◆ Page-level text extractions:
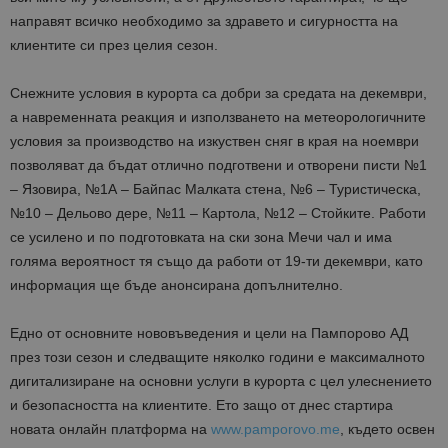
направят всичко необходимо за здравето и сигурността на
клиентите си през целия сезон.
Снежните условия в курорта са добри за средата на декември,
а навременната реакция и използването на метеорологичните
условия за производство на изкуствен сняг в края на ноември
позволяват да бъдат отлично подготвени и отворени писти №1
– Язовира, №1А – Байпас Малката стена, №6 – Туристическа,
№10 – Дельово дере, №11 – Картола, №12 – Стойките. Работи
се усилено и по подготовката на ски зона Мечи чал и има
голяма вероятност тя също да работи от 19-ти декември, като
информация ще бъде анонсирана допълнително.
Едно от основните нововъведения и цели на Пампорово АД
през този сезон и следващите няколко години е максималното
дигитализиране на основни услуги в курорта с цел улеснението
и безопасността на клиентите. Ето защо от днес стартира
новата онлайн платформа на
www.pamporovo.me
, където освен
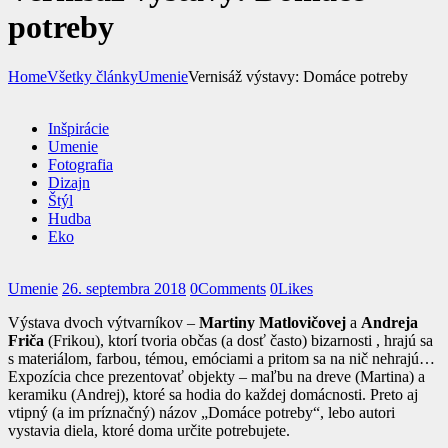
potreby
Home
Všetky články
Umenie
Vernisáž výstavy: Domáce potreby
Inšpirácie
Umenie
Fotografia
Dizajn
Štýl
Hudba
Eko
Umenie
26. septembra 2018
0
Comments
0
Likes
Výstava dvoch výtvarníkov –
Martiny Matlovičovej
a
Andreja
Friča
(Frikou), ktorí tvoria občas (a dosť často) bizarnosti , hrajú sa
s materiálom, farbou, témou, emóciami a pritom sa na nič nehrajú…
Expozícia chce prezentovať objekty – maľbu na dreve (Martina) a
keramiku (Andrej), ktoré sa hodia do každej domácnosti. Preto aj
vtipný (a im príznačný) názov „Domáce potreby“, lebo autori
vystavia diela, ktoré doma určite potrebujete.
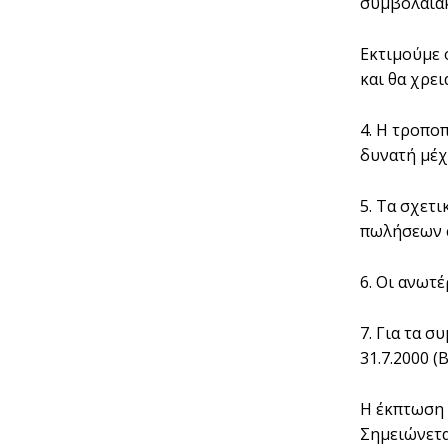
συµβολαιακ
Εκτιµούµε 
και θα χρε
4. Η τροπο
δυνατή µέχ
5. Τα σχετ
πωλήσεων σ
6. Οι ανωτ
7. Για τα 
31.7.2000 (
Η έκπτωση 
Σηµειώνετα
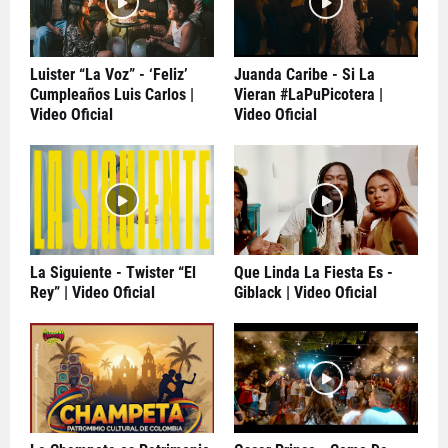
Luister “La Voz” - ‘Feliz’
Juanda Caribe - Si La
Cumpleaños Luis Carlos |
Vieran #LaPuPicotera |
Video Oficial
Video Oficial
La Siguiente - Twister “El
Que Linda La Fiesta Es -
Rey” | Video Oficial
Giblack | Video Oficial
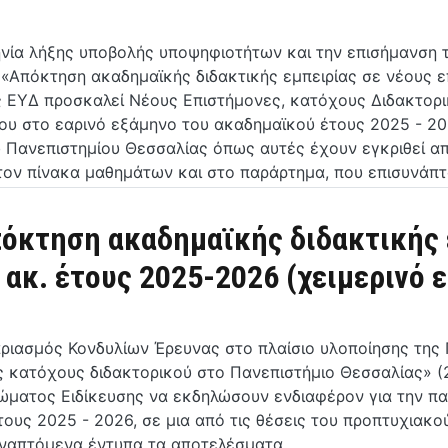
ία λήξης υποβολής υποψηφιοτήτων και την επισήμανση 
 «Απόκτηση ακαδημαϊκής διδακτικής εμπειρίας σε νέους 
ς ΕΥΔ προσκαλεί Νέους Επιστήμονες, κατόχους Διδακτορ
ου στο εαρινό εξάμηνο του ακαδημαϊκού έτους 2025 - 202
Πανεπιστημίου Θεσσαλίας όπως αυτές έχουν εγκριθεί απ
τον πίνακα μαθημάτων και στο παράρτημα, που επισυνάπ
πόκτηση ακαδημαϊκής διδακτικής 
ακ. έτους 2025-2026 (χειμερινό 
αριασμός Κονδυλίων Έρευνας στο πλαίσιο υλοποίησης τη
ες κατόχους διδακτορικού στο Πανεπιστήμιο Θεσσαλίας» 
ώματος Ειδίκευσης να εκδηλώσουν ενδιαφέρον για την πα
τους 2025 - 2026, σε μια από τις θέσεις του προπτυχια
υναπτόμενα έντυπα τα αποτελέσματα.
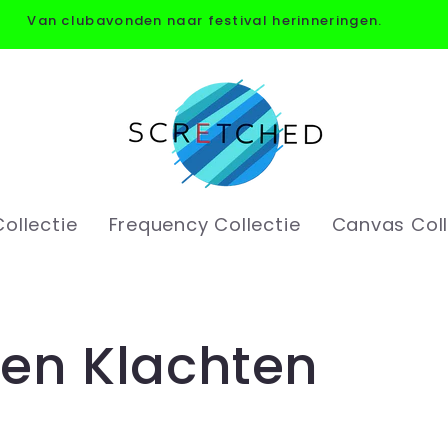
Van clubavonden naar festival herinneringen.
ollectie
Frequency Collectie
Canvas Coll
 en Klachten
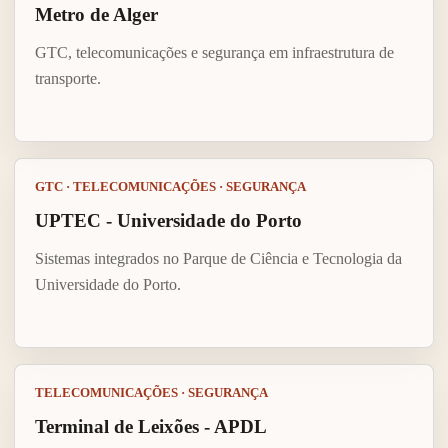
Metro de Alger
GTC, telecomunicações e segurança em infraestrutura de
transporte.
GTC · TELECOMUNICAÇÕES · SEGURANÇA
UPTEC - Universidade do Porto
Sistemas integrados no Parque de Ciência e Tecnologia da
Universidade do Porto.
TELECOMUNICAÇÕES · SEGURANÇA
Terminal de Leixões - APDL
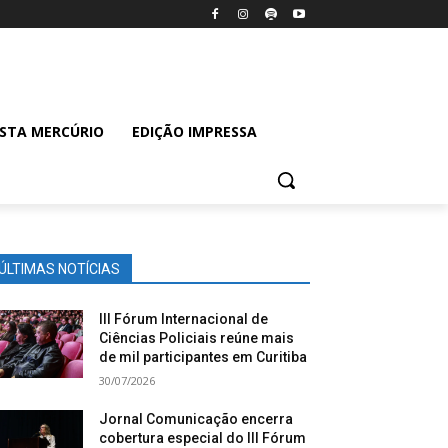
ISTA MERCÚRIO
EDIÇÃO IMPRESSA
ÚLTIMAS NOTÍCIAS
III Fórum Internacional de
Ciências Policiais reúne mais
de mil participantes em Curitiba
30/07/2026
Jornal Comunicação encerra
cobertura especial do III Fórum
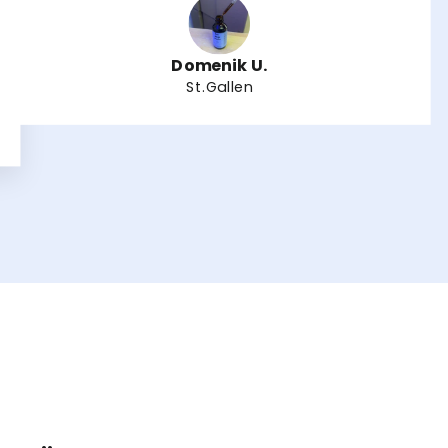
Domenik U.
St.Gallen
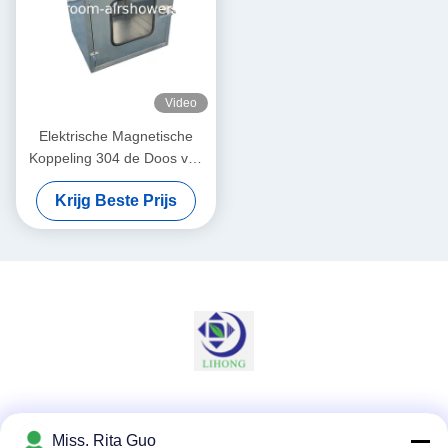
Video
Elektrische Magnetische
Koppeling 304 de Doos van
de Roestvrij staalpas voor
Krijg Beste Prijs
Cleanroom
Sociale media
Miss. Rita Guo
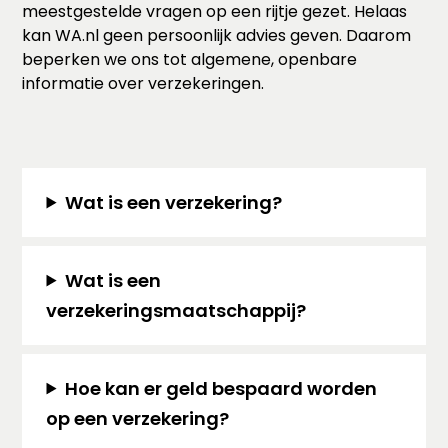
meestgestelde vragen op een rijtje gezet. Helaas
kan WA.nl geen persoonlijk advies geven. Daarom
beperken we ons tot algemene, openbare
informatie over verzekeringen.
Wat is een verzekering?
Wat is een
verzekeringsmaatschappij?
Hoe kan er geld bespaard worden
op een verzekering?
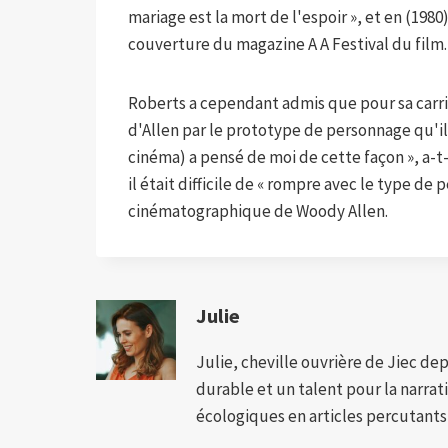
mariage est la mort de l'espoir », et en (1980)
couverture du magazine A A Festival du film.
Roberts a cependant admis que pour sa carriè
d'Allen par le prototype de personnage qu'il
cinéma) a pensé de moi de cette façon », a-t-
il était difficile de « rompre avec le type de
cinématographique de Woody Allen.
Julie
Julie, cheville ouvrière de Jiec de
durable et un talent pour la narra
écologiques en articles percutants,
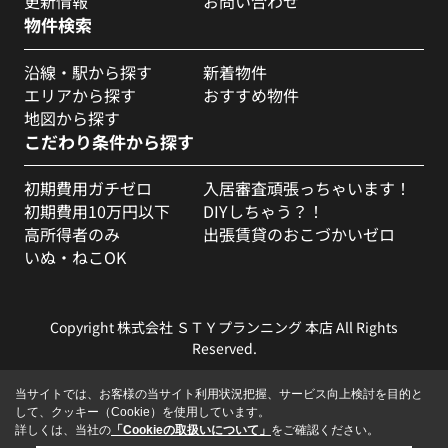
更新情報
お問い合わせ
物件検索
沿線・駅から探す
新着物件
エリアから探す
おすすめ物件
地図から探す
こだわり条件から探す
初期費用ガチゼロ
入居審査頑張っちゃいます！
初期費用10万円以下
DIYしちゃう？！
高所得者のみ
出張賃貸のおこづかいゼロ
いぬ・ねこOK
Copyright 株式会社 ＳＴＹプランニング 本店 All Rights
Reserved.
当サイトでは、お客様の当サイト利用状況把握、サービス向上検討を目的と
して、クッキー（Cookie）を使用しています。
詳しくは、当社の
「Cookieの取扱いについて」
をご確認ください。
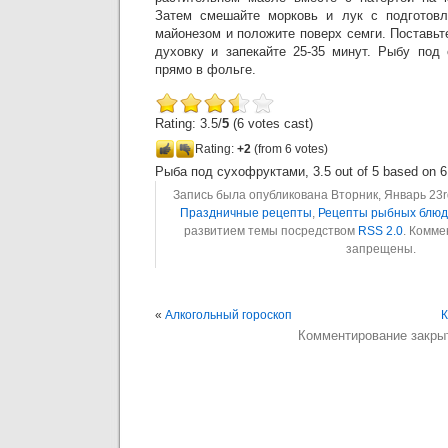
Затем смешайте морковь и лук с подготов
майонезом и положите поверх семги. Поставьт
духовку и запекайте 25-35 минут. Рыбу под
прямо в фольге.
Rating: 3.5/
5
(6 votes cast)
Rating:
+2
(from 6 votes)
Рыба под сухофруктами
,
3.5
out of
5
based on
6
Запись была опубликована Вторник, Январь 23rd
Праздничные рецепты
,
Рецепты рыбных блюд
развитием темы посредством
RSS 2.0
. Комме
запрещены.
«
Алкогольный гороскоп
К
Комментирование закры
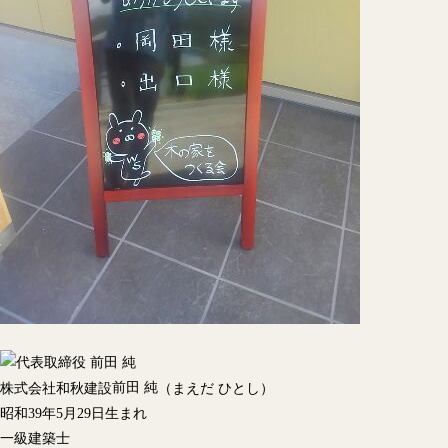
前田 純
株式会社和秋建設
（まえだ ひとし）
昭和39年5月29日生まれ
一級建築士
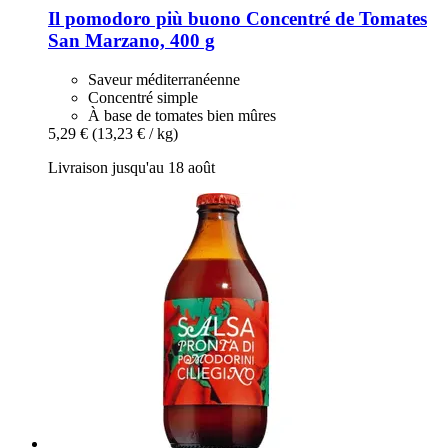
Il pomodoro più buono
Concentré de Tomates
San Marzano, 400 g
Saveur méditerranéenne
Concentré simple
À base de tomates bien mûres
5,29 €
(13,23 € / kg)
Livraison jusqu'au 18 août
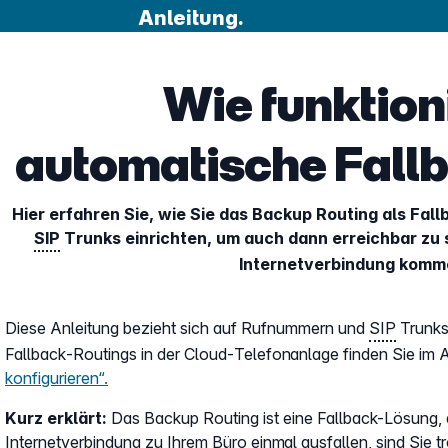
Anleitung.
Wie funktioni
automatische Fall
Hier erfahren Sie, wie Sie das Backup Routing als Fa
SIP
Trunks einrichten, um auch dann erreichbar zu 
Internetverbindung komme
Diese Anleitung bezieht sich auf Rufnummern und
SIP
Trunks.
Fallback‑Routings in der Cloud‑Telefonanlage finden Sie im A
konfigurieren“.
Kurz erklärt:
Das Backup Routing ist eine Fallback-Lösung, al
Internetverbindung zu Ihrem Büro einmal ausfallen, sind Sie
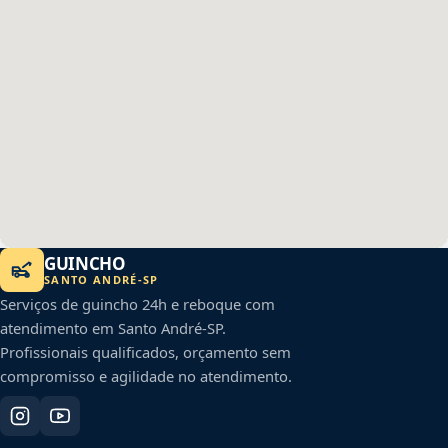
GUINCHO
SANTO ANDRÉ
-
SP
Serviços de guincho 24h e reboque com
atendimento em
Santo André
-
SP
.
Profissionais qualificados, orçamento sem
compromisso e agilidade no atendimento.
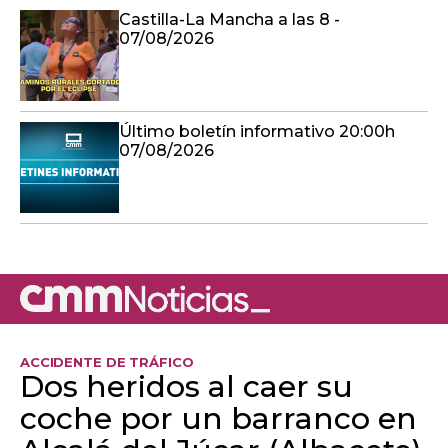
Castilla-La Mancha a las 8 -
07/08/2026
Último boletín informativo 20:00h
07/08/2026
ACCIDENTE DE TRÁFICO
Dos heridos al caer su
coche por un barranco en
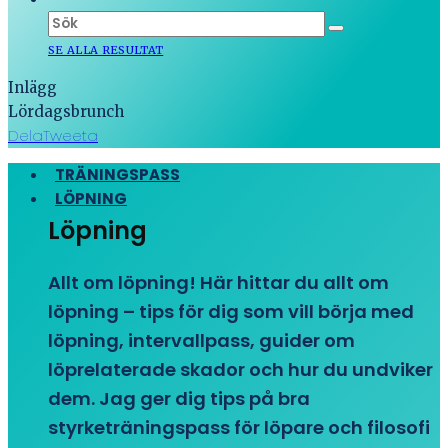
SE ALLA RESULTAT
Inlägg
Lördagsbrunch
Dela
Tweeta
TRÄNINGSPASS
LÖPNING
Löpning
Allt om löpning! Här hittar du allt om
löpning – tips för dig som vill börja med
löpning, intervallpass, guider om
löprelaterade skador och hur du undviker
dem. Jag ger dig tips på bra
styrketräningspass för löpare och filosofi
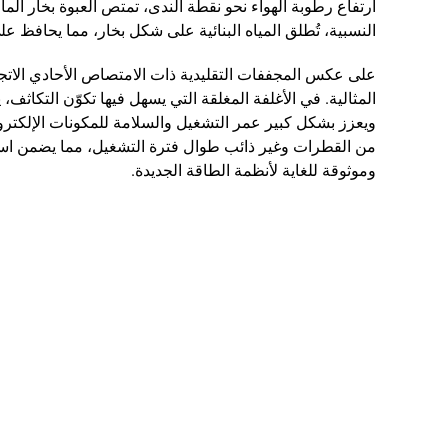
ارتفاع رطوبة الهواء نحو نقطة الندى، تمتص العبوة بخار ال
النسبية، تُطلق المياه البنائية على شكل بخار، مما يحافظ عل
المثالية. في الأغلفة المغلقة التي يسهل فيها تكوّن التكاث
ويعزز بشكل كبير عمر التشغيل والسلامة للمكونات الإلكترو
وموثوقة للغاية لأنظمة الطاقة الجديدة.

◆ Exercise instructions:
Going through the data above, return each line with the word "ktoré".

◆ Response to this exercise:
keramiku (Andrej), ktoré sa hodia do každej domácnosti. Preto aj
vystavia diela, ktoré doma určite potrebujete.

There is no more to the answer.